Summary
Cette affaire concernait des restrictions issues de la common law anglaise à la participation des organismes de bienfaisance à des activités politiques non partisanes visant à obtenir des changements dans les lois ou les politiques pour contribuer à l’avancement de leurs fins de bienfaisance. Au Canada, ces restrictions ont été intégrées dans la Loi de l’impôt sur le revenu du Canada (L.R.C.), qui stipulait que les organismes de bienfaisance enregistrés ne pouvaient participer à des activités politiques non partisanes visant à obtenir des changements dans les lois ou politiques que si ces activités étaient « accessoires » à leurs activités de bienfaisance, celles-ci correspondant à la « presque totalité » des ressources de l’organisation. Se fondant sur la jurisprudence, l’Agence du revenu du Canada (ARC) a interprété cette disposition comme signifiant qu’un organisme de bienfaisance pouvait consacrer au plus environ 10% de ses ressources à toute activité qui fait valoir explicitement au public qu’une loi, une politique ou une décision d’un ordre de gouvernement au Canada ou à l’étranger devrait être maintenue, contestée ou modifiée.

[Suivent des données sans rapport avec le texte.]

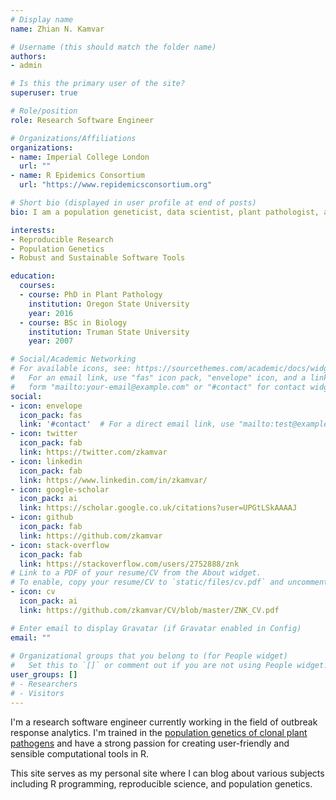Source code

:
 ```yaml
---
# Display name
name: Zhian N. Kamvar

# Username (this should match the folder name)
authors:
- admin

# Is this the primary user of the site?
superuser: true

# Role/position
role: Research Software Engineer

# Organizations/Affiliations
organizations:
- name: Imperial College London
  url: ""
- name: R Epidemics Consortium
  url: "https://www.repidemicsconsortium.org"

# Short bio (displayed in user profile at end of posts)
bio: I am a population geneticist, data scientist, plant pathologist, and R package developer working at Imperial College, London

interests:
- Reproducible Research
- Population Genetics
- Robust and Sustainable Software Tools

education:
  courses:
  - course: PhD in Plant Pathology
    institution: Oregon State University
    year: 2016 
  - course: BSc in Biology
    institution: Truman State University
    year: 2007

# Social/Academic Networking
# For available icons, see: https://sourcethemes.com/academic/docs/widgets/#icons
#   For an email link, use "fas" icon pack, "envelope" icon, and a link in the
#   form "mailto:your-email@example.com" or "#contact" for contact widget.
social:
- icon: envelope
  icon_pack: fas
  link: '#contact'  # For a direct email link, use "mailto:test@example.org".
- icon: twitter
  icon_pack: fab
  link: https://twitter.com/zkamvar
- icon: linkedin
  icon_pack: fab
  link: https://www.linkedin.com/in/zkamvar/
- icon: google-scholar
  icon_pack: ai
  link: https://scholar.google.co.uk/citations?user=UPGtLSkAAAAJ
- icon: github
  icon_pack: fab
  link: https://github.com/zkamvar
- icon: stack-overflow
  icon_pack: fab
  link: https://stackoverflow.com/users/2752888/znk
# Link to a PDF of your resume/CV from the About widget.
# To enable, copy your resume/CV to `static/files/cv.pdf` and uncomment the lines below.  
- icon: cv
  icon_pack: ai
  link: https://github.com/zkamvar/CV/blob/master/ZNK_CV.pdf

# Enter email to display Gravatar (if Gravatar enabled in Config)
email: ""
  
# Organizational groups that you belong to (for People widget)
#   Set this to `[]` or comment out if you are not using People widget.  
user_groups: []
# - Researchers
# - Visitors
---
```


I'm a research software engineer currently working in the field of outbreak
response analytics. I'm trained in the [population genetics of clonal plant
pathogens](https://grunwaldlab.github.io/poppr) and have a strong passion for
creating user-friendly and sensible computational tools in R. 

This site serves as my personal site where I can blog about various subjects
including R programming, reproducible science, and population genetics.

En 2012, le gouvernement conservateur majoritaire du Canada s’est dit préoccupé du fait que des organisations « radicales » de défense de l’environnement et des droits humains enregistrées comme organismes de bienfaisance utilisaient des dons de bienfaisance pour combattre des politiques gouvernementales. Le gouvernement a affecté 5 millions $ de financement supplémentaire à l’Agence du revenu du Canada pour assurer la vérification des organismes de bienfaisance soupçonnés d’avoir dépassé la limite de ressources à consacrer au plaidoyer en matière de politiques. Canada sans pauvreté (CSP), qui avait pour objectif d’éradiquer la pauvreté par un accompagnement citoyen des populations à faibles revenus visant à amener des changements dans les politiques, était parmi les douzaines d’organismes de défense des droits humains, de l’environnement et de la justice sociale ayant fait l’objet d’une vérification et l’ARC a annoncé son intention de révoquer son statut d’organisme de bienfaisance. Comme l’a signalé la Cour dans sa décision, l’objectif de bienfaisance de CSP est de réduire la pauvreté, mais contrairement aux organismes de bienfaisance traditionnels qui pourraient fournir de la nourriture aux pauvres, CSP vise à réduire la pauvreté « en partageant avec sa base des idées plutôt que de la nutrition ».

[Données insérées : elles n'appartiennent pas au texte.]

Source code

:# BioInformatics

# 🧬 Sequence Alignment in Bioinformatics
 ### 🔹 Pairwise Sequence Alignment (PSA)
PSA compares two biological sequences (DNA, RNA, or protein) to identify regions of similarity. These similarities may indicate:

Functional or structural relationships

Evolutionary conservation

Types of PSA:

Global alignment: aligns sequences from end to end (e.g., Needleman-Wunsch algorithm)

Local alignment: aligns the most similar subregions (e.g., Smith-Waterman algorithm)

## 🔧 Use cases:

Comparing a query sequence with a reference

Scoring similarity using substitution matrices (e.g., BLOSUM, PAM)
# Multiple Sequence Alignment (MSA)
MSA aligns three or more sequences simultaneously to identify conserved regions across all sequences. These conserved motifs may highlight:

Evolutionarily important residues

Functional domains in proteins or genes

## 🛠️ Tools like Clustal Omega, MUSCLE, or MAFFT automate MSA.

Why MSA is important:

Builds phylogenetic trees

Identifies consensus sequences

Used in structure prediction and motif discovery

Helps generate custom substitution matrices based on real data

CSP a contesté les restrictions à ses activités de plaidoyer politique pour l’éradication de la pauvreté du fait qu’elles portaient atteinte à la liberté d’expression au titre de l’article 2, alinéa b, de la Charte canadienne des droits et libertés (Charte).
CSP a fait valoir que son objectif de bienfaisance qui consistait à réduire la pauvreté au Canada exigeait des changements dans les lois et les politiques et ne se réaliserait pas sans qu’il soit possible d’encourager les populations vivant dans la pauvreté à mener des activités de plaidoyer en faveur de politiques publiques. Le gouvernement a répliqué que le statut d’organisme de bienfaisance sert effectivement de subvention, et que, bien que CSP ait droit à la libre expression, il n’existe aucun droit à l’expression subventionné.

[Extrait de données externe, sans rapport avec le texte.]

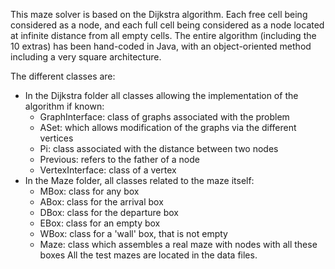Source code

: This maze solver is based on the Dijkstra algorithm. Each free cell being considered as a node, and each full cell being considered as a node located at infinite distance from all empty cells. The entire algorithm (including the 10 extras) has been hand-coded in Java, with an object-oriented method including a very square architecture.

The different classes are:

- In the Dijkstra folder all classes allowing the implementation of the algorithm if known:
  - GraphInterface: class of graphs associated with the problem
  - ASet: which allows modification of the graphs via the different vertices
  - Pi: class associated with the distance between two nodes
  - Previous: refers to the father of a node
  - VertexInterface: class of a vertex
- In the Maze folder, all classes related to the maze itself:
  - MBox: class for any box
  - ABox: class for the arrival box
  - DBox: class for the departure box
  - EBox: class for an empty box
  - WBox: class for a 'wall' box, that is not empty
  - Maze: class which assembles a real maze with nodes with all these boxes
All the test mazes are located in the data files.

La Cour a statué que l’interprétation et l’application de la L.R.C. par l’ARC limitaient pratiquement toutes les activités de communication publique de CSP concernant la réforme des lois et des politiques pour réaliser son objectif de bienfaisance qu’est la réduction de la pauvreté. Elle a signalé que l’approche de CSP en matière de réduction de la pauvreté était confirmée par un instrument international faisant autorité, à savoir la Déclaration de Copenhague, qui reconnaît que la pauvreté « se caractérise également par la non-participation à la prise de décisions et à la vie civile et socioculturelle ». La Cour s’est également fondée sur un rapport du Groupe de consultation de la ministre du Revenu national, qui concluait que les restrictions politiques imposées aux organismes de bienfaisance étaient dépassées et trop restrictives et devaient être révoquées.
Finalement, la Cour a statué en faveur de CSP. Elle a déterminé qu’il avait été porté atteinte à la liberté d’expression de CSP du fait que la L.R.C., et l’interprétation qu’en avait fait l’ARC, alourdissaient l’accès à une plateforme d’expression offerte par l’État (ex. le statut d’organisme de bienfaisance) et que le gouvernement n’avait pas établi d’objectif légitime et réel sous-tendant la restriction. La Cour a ordonné que la restriction soit éliminée et que l’expression « activités de bienfaisance » dans la Loi soit interprétée de manière à désigner notamment les activités politiques non partisanes qui contribuent à l’avancement des fins de bienfaisance d’une organisation.